Incentives for participants
Some wishing to attend the convention will have limited resources and no decent local transportation. Make every effort to alleviate as many expenses as possible. Conventions should never be fund-raising efforts although activities such as an auction or a raffle to benefit the organization are acceptable. Continental breakfasts, free coffee and inexpensive lunches or banquets, a hospitality room stocked with food donated by members and friends, delightful offerings such as sandwiches, fruits and vegetable plates, a variety of appetizers and snacks are fun, promote wonderful opportunities for socializing and lessen the financial obligation of attending the convention. Before setting the wheels in motion to provide a well stocked hospitality room, be sure to check with the hotel regarding whether or not it is permissible to bring food in. Some hotels have a clear policy that is stated in the contract that requires that all food and drink be purchased from the hotel.
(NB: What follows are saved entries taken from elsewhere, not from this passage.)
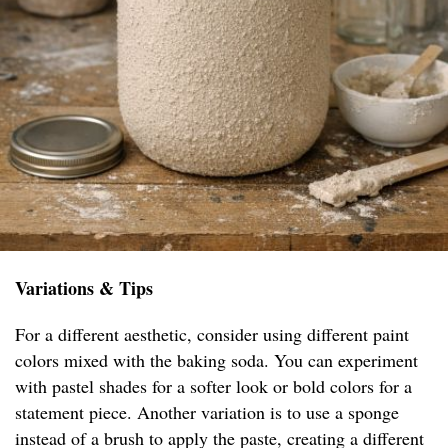
Variations & Tips
For a different aesthetic, consider using different paint
colors mixed with the baking soda. You can experiment
with pastel shades for a softer look or bold colors for a
statement piece. Another variation is to use a sponge
instead of a brush to apply the paste, creating a different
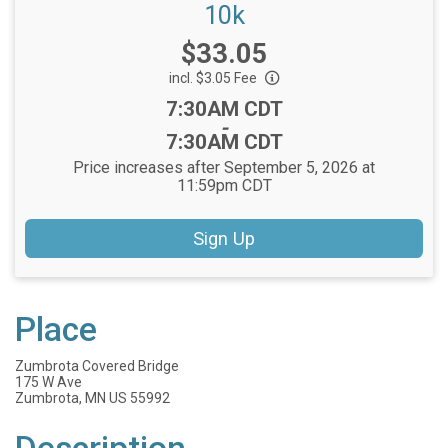
10k
Price:
$33.05
incl. $3.05 Fee
Time:
7:30AM CDT
-
7:30AM CDT
Price increases after September 5, 2026 at
11:59pm CDT
Sign Up
Place
Zumbrota Covered Bridge
175 W Ave
Zumbrota, MN US 55992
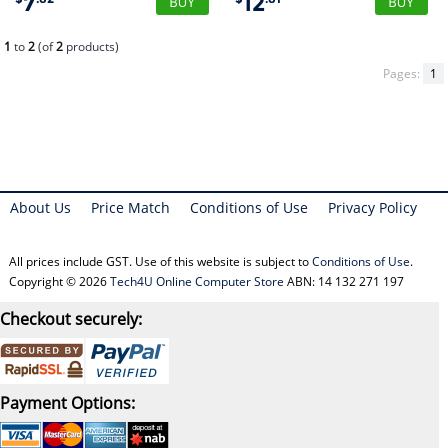
7
12
1
to
2
(of
2
products)
Pages:
1
About Us
Price Match
Conditions of Use
Privacy Policy
All prices include GST. Use of this website is subject to
Conditions of Use
.
Copyright © 2026
Tech4U Online Computer Store
ABN: 14 132 271 197
Checkout securely:
Payment Options:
Providing a stipend to cover a portion of the cost of the hotel room or transportation is also an incentive that allows many to attend the convention. Renting a van or bus to pick up people in particular regions or areas does much to alleviate the problems of transportation cost and access. offering to pay drivers who bring a group of people is another very excellent solution to the problems of transportation cost and access. Encouraging chapters of the organization to offer incentives to their membership promotes good will and guarantees the realization of the goal of their being well represented at the event.
1. Exhibits are a definite drawing card for some convention attendees. In order to assure the greatest interest in this offering, plan a variety of exhibits such as technology, crafts, jewelry, books and other accessible materials, health products, special foods, hand made and unique items appropriate for giving or collecting and services of particular interest to the targeted audience.
2. The first moments at the convention when attendees may feel unsure and confused are often the most difficult. Provide a group of trained, outgoing greeters to be at the ready to welcome attendees as they arrive, assist with orientation to the hotel, perform introductions to make everyone feel included and provide general assistance throughout the convention in order to make the experience a positive one to be repeated time and time again.
3. Make every effort to accommodate the child-care needs of the members.
4. Be sure to include a time in the program for A wrap-up session in which the audience has the opportunity to ask questions and make comments and suggestions. Use what is learned from this session in preparing the next convention program and to add new workers to the team.
What is it that makes a convention great? It is the miracle of men and women with one common goal, the goal of planning and carrying out and participating in a successful convention. It is individuals who have agreed to write a letter or make a phone call or give a speech or participate in a panel or lead a sing-along or bring a glass of cold water to someone who needs it or give an arm to someone who is a bit disoriented or extend a hand in friendship to someone who knows no one. Most of all, it is the coming together of a group of people who want to learn and want to teach, who want to form new friendships and enjoy old ones, who want to work together to make the world a better place in which to live, work and play--in other words, to live out their own custom made version of the American dream!